The Creed formulated during this first General Council of the church is part of Christian belief today. Athanasius was a vigorous defender of Christian orthodoxy all his life.

In 328, he became bishop and made many pastoral visits throughout his province. For many years he became the target of bitter attacks by Arians and Meletians.

Much of his life was spent in exile in Trier, Rome, and country districts outside Alexandria where many of his flock followed him. During these periods he wrote extensively.

In 365, after the death of the emperor Constantius, he returned to his diocese for the last time and his diocese enjoyed a great spiritual revival. There were many candidates for the monastic life. He made many pastoral visits and huge crowds came to hear him preach.

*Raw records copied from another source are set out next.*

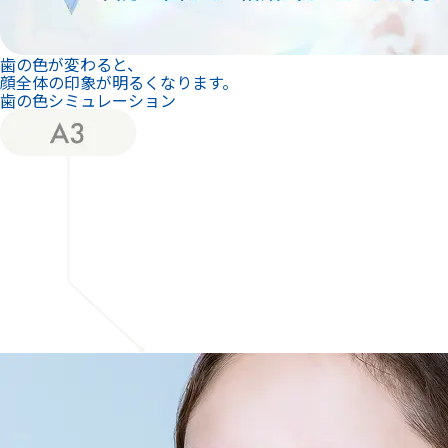
歯の色が変わると、
顔全体の印象が明るくなります。
歯の色シミュレーション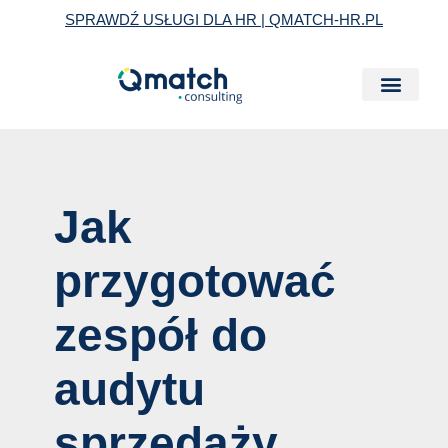
Skip
Post
SPRAWDŹ USŁUGI DLA HR | QMATCH-HR.PL
to
navigation
content
Jak
przygotować
zespół do
audytu
sprzedaży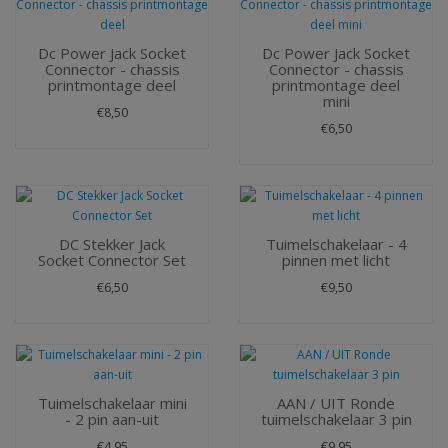
Dc Power Jack Socket
Dc Power Jack Socket
Connector - chassis
Connector - chassis
printmontage deel
printmontage deel
mini
€8,50
€6,50
DC Stekker Jack
Tuimelschakelaar - 4
Socket Connector Set
pinnen met licht
€6,50
€9,50
Tuimelschakelaar mini
AAN / UIT Ronde
- 2 pin aan-uit
tuimelschakelaar 3 pin
€4,95
€9,95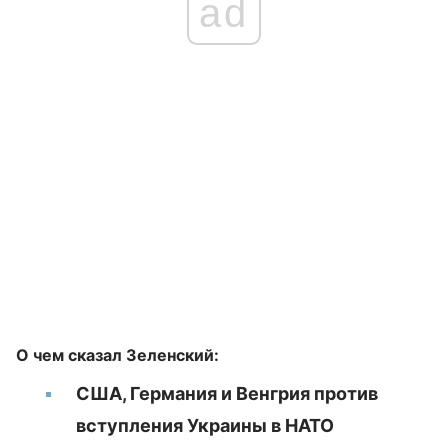
ad
О чем сказал Зеленский:
США, Германия и Венгрия против
вступления Украины в НАТО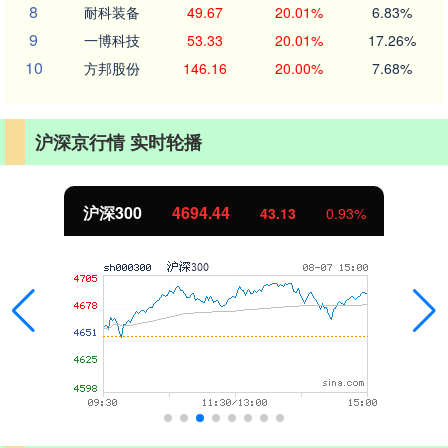
8
耐科装备
49.67
20.01%
6.83%
9
一博科技
53.33
20.01%
17.26%
10
方邦股份
146.16
20.00%
7.68%
沪深京行情 实时轮播
沪深300
4694.44
43.13
0.93%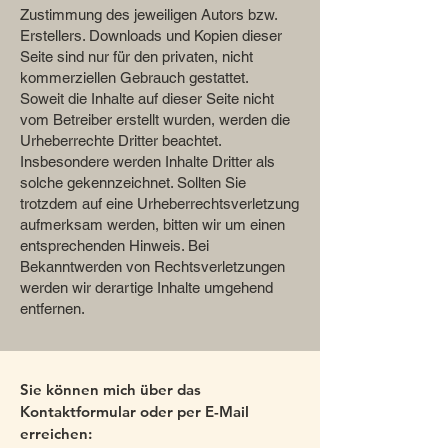
Zustimmung des jeweiligen Autors bzw.
Erstellers. Downloads und Kopien dieser
Seite sind nur für den privaten, nicht
kommerziellen Gebrauch gestattet.
Soweit die Inhalte auf dieser Seite nicht
vom Betreiber erstellt wurden, werden die
Urheberrechte Dritter beachtet.
Insbesondere werden Inhalte Dritter als
solche gekennzeichnet. Sollten Sie
trotzdem auf eine Urheberrechtsverletzung
aufmerksam werden, bitten wir um einen
entsprechenden Hinweis. Bei
Bekanntwerden von Rechtsverletzungen
werden wir derartige Inhalte umgehend
entfernen.
Sie können mich über das
Kontaktformular oder per E-Mail
erreichen: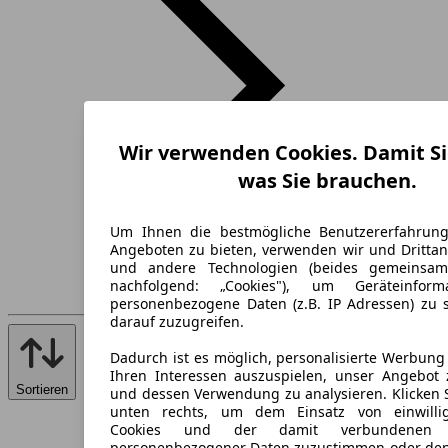
Wir verwenden Cookies. Damit Si
was Sie brauchen.
Um Ihnen die bestmögliche Benutzererfahrun
Angeboten zu bieten, verwenden wir und Drittan
und andere Technologien (beides gemeinsa
nachfolgend: „Cookies"), um Geräteinfor
personenbezogene Daten (z.B. IP Adressen) zu 
darauf zuzugreifen.
Dadurch ist es möglich, personalisierte Werbun
Ihren Interessen auszuspielen, unser Angebot 
Sortieren
und dessen Verwendung zu analysieren. Klicken 
unten rechts, um dem Einsatz von einwillig
Cookies und der damit verbundenen V
personenbezogener Daten zuzustimmen oder den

St Athanasius was described as a man small in stature but of towering spirit.

Newman said he was the "principle instrument after the Apostles by which the sacred truths of Christianity have been conveyed and secured to the world."

As well as his writings against the Arians, he wrote several works including the Life of St Anthony, commentaries on the Scriptures. An eighth century monk wrote: "If you find a book by Athanasius and have no paper on which to copy it, write it on your shirt."

St Athanasius died in 373. He is one of the four great Greek doctors of the church together with St Basil the Great, St John Chrysostom, and St Gregory of Nazianzus.